I like the second one better. Maybe you can use some Zip ties as handles? But like you said, it is short term, so either way I think they will be okay.


----------



## Vaguity (May 13, 2014)

I have that second one and I think it would be very awkward to carry, I'm not sure how zip-ties would help. It IS however fairly easy to assemble so if you're worried about the car journey take them in like a carrier and just assemble the cage at the person's house. The bars are fine space-wise.

But honestly as it's only 2 weeks I personally don't see the issue with having them temporarily in a smaller cage as long as they get plenty of entertainment and attention during that time.


----------



## Jon (Mar 1, 2014)

Hm, that makes me recondisder the first option. I can't garuantee my rats being played every day though.

Is the 2nd cage that you have small enough to fit into a car?

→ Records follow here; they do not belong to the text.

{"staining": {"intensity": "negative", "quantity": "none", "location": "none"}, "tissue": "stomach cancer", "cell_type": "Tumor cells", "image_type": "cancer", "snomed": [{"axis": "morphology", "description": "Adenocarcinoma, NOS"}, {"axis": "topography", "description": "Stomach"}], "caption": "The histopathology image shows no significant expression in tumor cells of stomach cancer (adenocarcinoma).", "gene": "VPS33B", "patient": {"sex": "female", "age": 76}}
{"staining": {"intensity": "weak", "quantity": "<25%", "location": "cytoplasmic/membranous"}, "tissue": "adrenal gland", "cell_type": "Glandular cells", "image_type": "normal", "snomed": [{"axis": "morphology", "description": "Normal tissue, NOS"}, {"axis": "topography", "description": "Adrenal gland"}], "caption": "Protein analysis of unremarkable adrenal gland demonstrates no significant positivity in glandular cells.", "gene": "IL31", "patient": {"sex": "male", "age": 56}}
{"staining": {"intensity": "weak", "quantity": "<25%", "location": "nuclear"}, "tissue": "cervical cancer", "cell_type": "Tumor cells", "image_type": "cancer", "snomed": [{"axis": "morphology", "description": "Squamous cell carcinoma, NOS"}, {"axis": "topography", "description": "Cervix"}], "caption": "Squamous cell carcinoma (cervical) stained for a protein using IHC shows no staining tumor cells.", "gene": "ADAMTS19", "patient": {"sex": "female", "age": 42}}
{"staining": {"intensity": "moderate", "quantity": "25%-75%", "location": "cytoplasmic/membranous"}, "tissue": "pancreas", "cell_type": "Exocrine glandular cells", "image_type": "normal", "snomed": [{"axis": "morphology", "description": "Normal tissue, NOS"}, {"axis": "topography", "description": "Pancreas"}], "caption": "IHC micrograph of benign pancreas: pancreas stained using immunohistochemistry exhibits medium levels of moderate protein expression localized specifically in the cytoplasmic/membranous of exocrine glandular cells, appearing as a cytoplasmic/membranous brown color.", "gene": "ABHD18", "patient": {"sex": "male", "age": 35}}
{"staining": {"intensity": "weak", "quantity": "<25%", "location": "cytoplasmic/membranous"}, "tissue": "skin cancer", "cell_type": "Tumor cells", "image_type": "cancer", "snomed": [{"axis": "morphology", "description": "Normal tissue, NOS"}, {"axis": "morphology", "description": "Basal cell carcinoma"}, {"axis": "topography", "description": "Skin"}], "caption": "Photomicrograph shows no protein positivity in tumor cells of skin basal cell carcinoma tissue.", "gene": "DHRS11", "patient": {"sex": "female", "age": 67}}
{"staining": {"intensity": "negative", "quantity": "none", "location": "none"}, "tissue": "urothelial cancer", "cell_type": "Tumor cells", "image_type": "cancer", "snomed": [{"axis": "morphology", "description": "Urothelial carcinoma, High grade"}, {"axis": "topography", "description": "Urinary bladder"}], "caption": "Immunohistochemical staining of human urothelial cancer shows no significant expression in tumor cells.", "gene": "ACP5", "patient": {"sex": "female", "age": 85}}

Also, what about this that has handles: http://www.amazon.co.uk/Savic-Freddy-Navy-Blue-Ferret/dp/B00178JAQO/ref=pd_sxp_f_pt I like the look of that however it is the most expensive ><


----------



## Bronte18 (Jun 2, 2014)

Where are you from in the uk? I have lots of spare cages.


----------



## Jon (Mar 1, 2014)

Nah, it's fine, the price isn't too much of an issue so I think it would be quicker and easier just to buy one. If I had planned earlier, I would probably buy one off of you but there's only a week before holiday now. Thanks though.

So I think I'm going to order the third one today (http://www.amazon.co.uk/Savic-Freddy...ef=pd_sxp_f_pt) since it is like the 2nd however it has carry handles and a plastic platform and ladder. It will be quite the difference though since they are used to living in a savic suite royal


----------